BEGIN

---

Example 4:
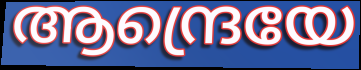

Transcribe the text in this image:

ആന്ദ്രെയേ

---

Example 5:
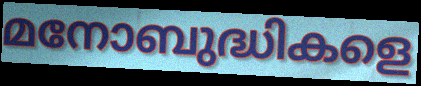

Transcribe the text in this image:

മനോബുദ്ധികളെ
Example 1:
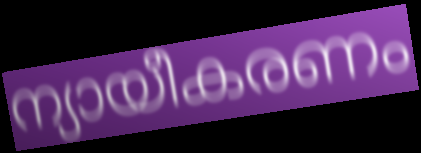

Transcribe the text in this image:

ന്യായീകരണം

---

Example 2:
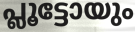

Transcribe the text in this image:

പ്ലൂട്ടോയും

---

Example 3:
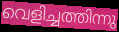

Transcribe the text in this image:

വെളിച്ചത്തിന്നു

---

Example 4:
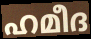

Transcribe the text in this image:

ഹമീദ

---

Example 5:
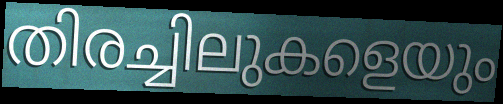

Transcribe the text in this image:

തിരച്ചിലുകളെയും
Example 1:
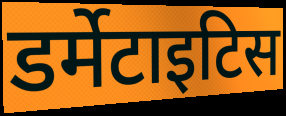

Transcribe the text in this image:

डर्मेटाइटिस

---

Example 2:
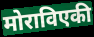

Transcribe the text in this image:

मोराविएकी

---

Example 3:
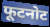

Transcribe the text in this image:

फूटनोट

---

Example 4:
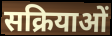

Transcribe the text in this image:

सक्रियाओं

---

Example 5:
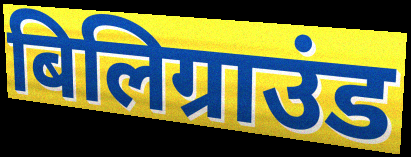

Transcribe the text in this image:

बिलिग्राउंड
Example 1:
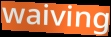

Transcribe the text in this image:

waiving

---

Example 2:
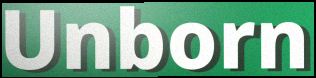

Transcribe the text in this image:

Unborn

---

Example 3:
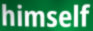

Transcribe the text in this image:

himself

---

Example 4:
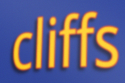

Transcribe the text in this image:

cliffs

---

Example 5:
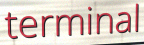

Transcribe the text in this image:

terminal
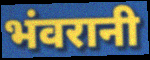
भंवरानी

END

WORK INSTRUCTIONS:
Apart from the images, every line above needs to be printed again exactly.

SOLVED EXERCISE:
---

Example 4:

Transcribe the text in this image:

ആന്ദ്രെയേ

---

Example 5:

Transcribe the text in this image:

മനോബുദ്ധികളെ
Example 1:

Transcribe the text in this image:

ന്യായീകരണം

---

Example 2:

Transcribe the text in this image:

പ്ലൂട്ടോയും

---

Example 3:

Transcribe the text in this image:

വെളിച്ചത്തിന്നു

---

Example 4:

Transcribe the text in this image:

ഹമീദ

---

Example 5:

Transcribe the text in this image:

തിരച്ചിലുകളെയും
Example 1:

Transcribe the text in this image:

डर्मेटाइटिस

---

Example 2:

Transcribe the text in this image:

मोराविएकी

---

Example 3:

Transcribe the text in this image:

फूटनोट

---

Example 4:

Transcribe the text in this image:

सक्रियाओं

---

Example 5:

Transcribe the text in this image:

बिलिग्राउंड
Example 1:

Transcribe the text in this image:

waiving

---

Example 2:

Transcribe the text in this image:

Unborn

---

Example 3:

Transcribe the text in this image:

himself

---

Example 4:

Transcribe the text in this image:

cliffs

---

Example 5:

Transcribe the text in this image:

terminal
भंवरानी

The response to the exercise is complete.